SQL Standards-Based Authorization on Hive Source Rows and Columns

SQL standards-based authorization enables database administrators to impose row-level authorization on Hive tables and views. A more fine-grained level of SQL standards-based authorization enables administrators to impose row and column level authorization when you read data from a Hive source. You can configure a Hive connection to observe row and column level SQL standards-based authorization.

When you select the option to observe fine-grained SQL authentication in a Hive source, the mapping observes row and column-level restrictions on data access in the source. If you do not select the option, the Blaze run-time engine ignores the restrictions, and results include restricted data.

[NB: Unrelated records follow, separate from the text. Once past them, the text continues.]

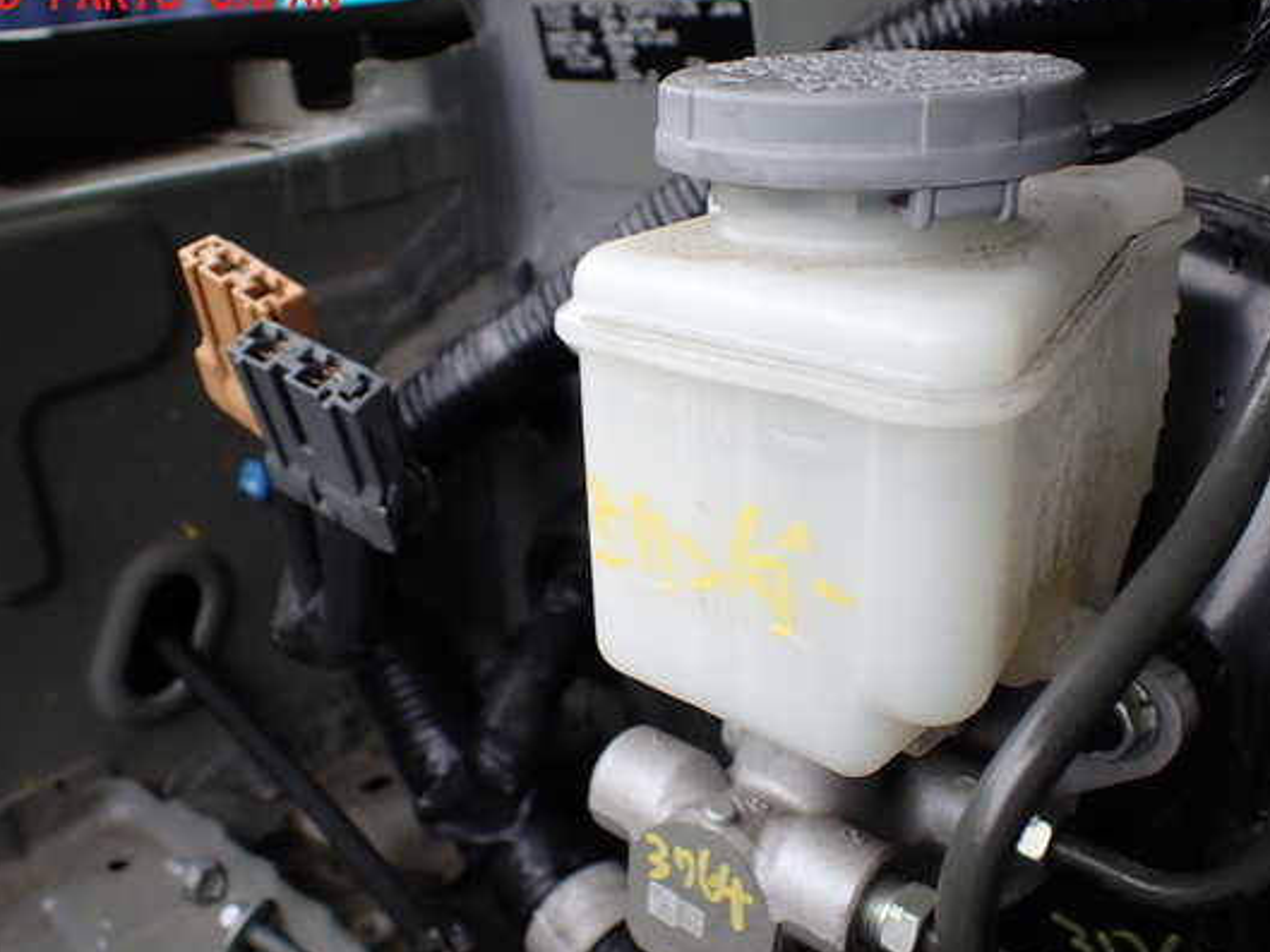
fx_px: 1248
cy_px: 504
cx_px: 624
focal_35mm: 34
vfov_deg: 41.8
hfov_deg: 53.9
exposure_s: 1/125
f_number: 2.3
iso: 100
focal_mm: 5.4
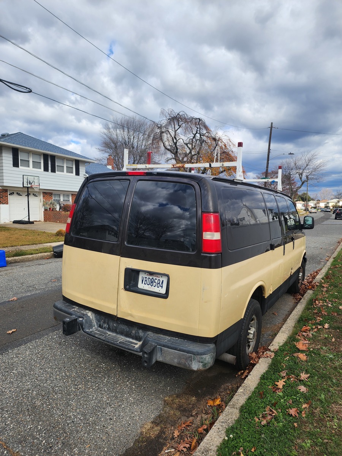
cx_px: 171
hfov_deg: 58.9
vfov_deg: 73.9
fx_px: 303
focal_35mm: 23
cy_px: 228
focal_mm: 6.4
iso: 12
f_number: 1.8
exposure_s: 1/588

Configuring Hive Connection for Sources that Use Fine-Grained SQL Authorization

You can configure a Hive database connection to observe fine-grained SQL authorization on source tables.

1. Create a Hive connection, or edit an existing Hive connection.

2. Select the Observe Fine Grained SQL Authorization option.

The following image shows the Connection Details configuration dialog box in the Developer tool:

Note: You can also configure the Observe Fine Grained SQL Authorization option for a Hive connection in the Administrator tool. See the Informatica 10.1.1 Administration Guide.

3. Click Next, and then OK.

With the Observe Fine Grained SQL Authorization option, the mapping observes row and column-level restrictions on data access in the source.